Dienstag, 1. November 2011

Produkthaftung für Software – ewige Schwachstelle oder ungenutzte Chance?

Immer wieder stieß ich in meiner langen Berufskarriere auf ein Thema, dem man am liebsten aus dem Wege ging. Es war die Frage der Produkthaftung von Software. Bei dieser Frage kommt ein fundamentaler Unterschied zwischen Software und allen andern Wirtschaftsgütern zum Ausdruck. An diese Problematik erinnert wurde ich kürzlich durch einen Beitrag von Poul-Henning Kamp, der im September in der ACM-Zeitschrift Queue erschien. Genau derselbe Beitrag kommt auch im November-Heft der Communications der ACM. Kamp vertritt darin die Meinung, dass es höchste Zeit ist, eine gesetzliche Regelung anzustreben. Dass dies die Industrie zwinge umzu­denken, ja von vorne anzufangen, sei kein Schaden sondern ein Nutzen. Die Industrie IST das Problem, meint Kamp – man beachte die Großschreibung (engl.: The Software Industry IS the Problem).

__ERFASSTE ANGABEN__

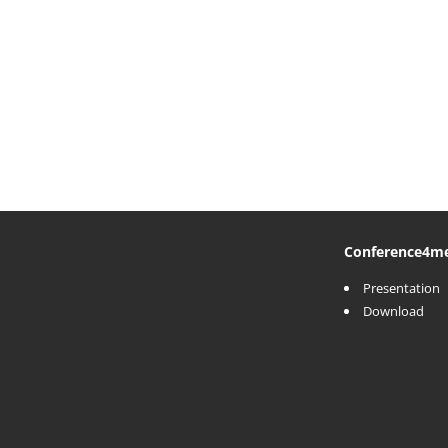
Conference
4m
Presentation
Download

__AUFTRAG__
Schreiben Sie aus dem Text über Produkthaftung für Software den Abschnitt ab, der bei „Immer wieder stieß“ beginnt und bei „IS the Problem).“ endet.

__FERTIGE ÜBUNG__
Immer wieder stieß ich in meiner langen Berufskarriere auf ein Thema, dem man am liebsten aus dem Wege ging. Es war die Frage der Produkthaftung von Software. Bei dieser Frage kommt ein fundamentaler Unterschied zwischen Software und allen andern Wirtschaftsgütern zum Ausdruck. An diese Problematik erinnert wurde ich kürzlich durch einen Beitrag von Poul-Henning Kamp, der im September in der ACM-Zeitschrift Queue erschien. Genau derselbe Beitrag kommt auch im November-Heft der Communications der ACM. Kamp vertritt darin die Meinung, dass es höchste Zeit ist, eine gesetzliche Regelung anzustreben. Dass dies die Industrie zwinge umzu­denken, ja von vorne anzufangen, sei kein Schaden sondern ein Nutzen. Die Industrie IST das Problem, meint Kamp – man beachte die Großschreibung (engl.: The Software Industry IS the Problem).